Out of those councils that provide social care, a shocking 70% ran down their reserves during this period. In one of the worst cases, Northamptonshire county council had to be taken over by a crisis team led by Sajid Javid, the minister for local government, after spending 62% of its reserves in two years. The council told the FT that this expenditure was used in part “to mitigate the need for higher spending in key areas such as social care”.
These reserves are intended for emergency spending – for dealing with immediate crises such as flooding or natural disasters – or for paying for one-off costs, such as large-scale infrastructure investments or service upgrades. That they are instead being depleted, in an entirely unsustainable manner, by the daily running costs of local authorities, is extremely alarming and speaks to the depth of the socio-economic crisis.
Cut to the bone
At the root of this crisis is a spectacular fall in central government funding for local authorities.

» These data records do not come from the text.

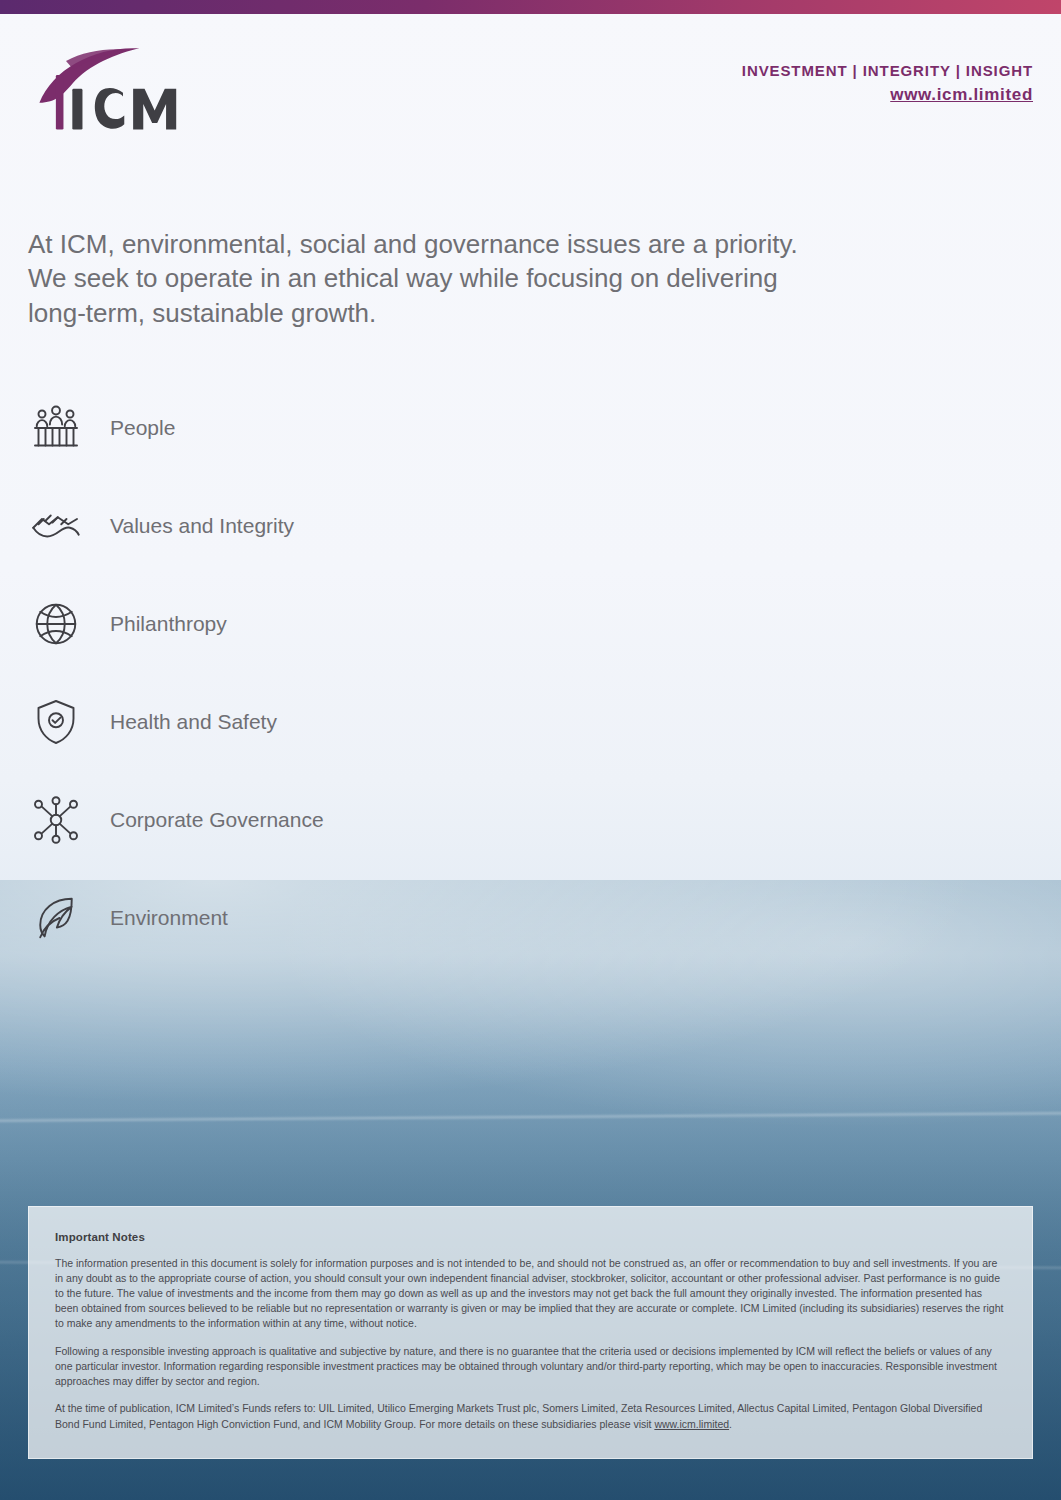INVESTMENT | INTEGRITY | INSIGHT
www.icm.limited
At ICM, environmental, social and governance issues are a priority. We seek to operate in an ethical way while focusing on delivering long-term, sustainable growth.
People
Values and Integrity
Philanthropy
Health and Safety
Corporate Governance
Environment
Important Notes
The information presented in this document is solely for information purposes and is not intended to be, and should not be construed as, an offer or recommendation to buy and sell investments. If you are in any doubt as to the appropriate course of action, you should consult your own independent financial adviser, stockbroker, solicitor, accountant or other professional adviser. Past performance is no guide to the future. The value of investments and the income from them may go down as well as up and the investors may not get back the full amount they originally invested. The information presented has been obtained from sources believed to be reliable but no representation or warranty is given or may be implied that they are accurate or complete. ICM Limited (including its subsidiaries) reserves the right to make any amendments to the information within at any time, without notice.
Following a responsible investing approach is qualitative and subjective by nature, and there is no guarantee that the criteria used or decisions implemented by ICM will reflect the beliefs or values of any one particular investor. Information regarding responsible investment practices may be obtained through voluntary and/or third-party reporting, which may be open to inaccuracies. Responsible investment approaches may differ by sector and region.
At the time of publication, ICM Limited’s Funds refers to: UIL Limited, Utilico Emerging Markets Trust plc, Somers Limited, Zeta Resources Limited, Allectus Capital Limited, Pentagon Global Diversified Bond Fund Limited, Pentagon High Conviction Fund, and ICM Mobility Group. For more details on these subsidiaries please visit www.icm.limited.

This has been reduced in real terms by 49% between 2010-11 and 2017-18, according to the National Audit Office, parliament’s spending watchdog.
Councils have responded to this with massive cuts to local budgets. These hit young people, women and the vulnerable the hardest.
According to the FT, councils initially planned to make cuts as early as possible in order to ring-fence their reserve funds. But these latest figures are a clear sign that what has come so far has not been enough.
It doesn’t take a genius to guess how Sajid Javid’s crisis team responded to the chaos in Northamptonshire: they imposed emergency spending controls, freezing all new spending, with the exception of safeguarding vulnerable people and statutory services.
Council tax rises – which impact the poor most of all – have also been unable to make up the shortfall. In Reading, “the cost of caring and protecting the most vulnerable adults and children…will rise by at least £10m next year”, according to council leader Jo Lovelock.
This is more than double what a 5.99% council tax increase will raise, the maximum amount that local authorities can raise council tax without a local referendum. Lovelock, like other council leaders, has also cited an increase in demand for services targeted at the most vulnerable, indicating the depth of the crisis.
Though cuts are by-and-large the greatest cause of this crisis, in at least one case the scandal of outsourcing is at least partly to blame. In Thurrock, Essex, the Tory-led council reported the biggest fall in reserves, with a drop of 65%. According to council leaders, the fall is largely the result of paying to get out of a services contract with outsourcing group Serco five years early in 2015.
Throw away the dented shield
By 2020, council budgets are forecast to have been cut by 77% since 2010-11. When Rosa Luxemburg wrote that we have a choice between ‘socialism and barbarism’, this was exactly the sort of thing she was referring to. We have all the resources to look after the vulnerable in our society, yet these cuts will leave them to suffer without support.
In the council elections next month, Corbyn’s Labour Party should throw away the ‘dented shield’ approach of accepting Tory cuts. Instead, we need a mass campaign of refusal to pass on this brutal Tory austerity to local councils.
Labour councils should defy Tory budgets and launch a mass campaign, at both local and national levels, for proper funding for local services. This should be linked to a drive from across the labour movement to bring down this hated Tory government.
But Corbyn still has a serious question to answer: where is the money going to come from? At present, nobody seems to know.
According to several figures – ranging from Jonathan Carr-West, head of the Local Government Information Unit, to Lord Porter, Tory chairman of the Local Government Association – nobody has an answer stretching beyond 2020. In the 2019-20 budgetary year, almost half of all councils – 168 in total – will receive no core central government funding whatsoever.
We have an answer though: nationalise the banks, expropriate the bosses, and take back the hoarded wealth of big business – wealth that they make from exploitation the labour of the working class. Under a socialist planned economy, we could invest this enormous wealth in our councils, our public services, and our futures.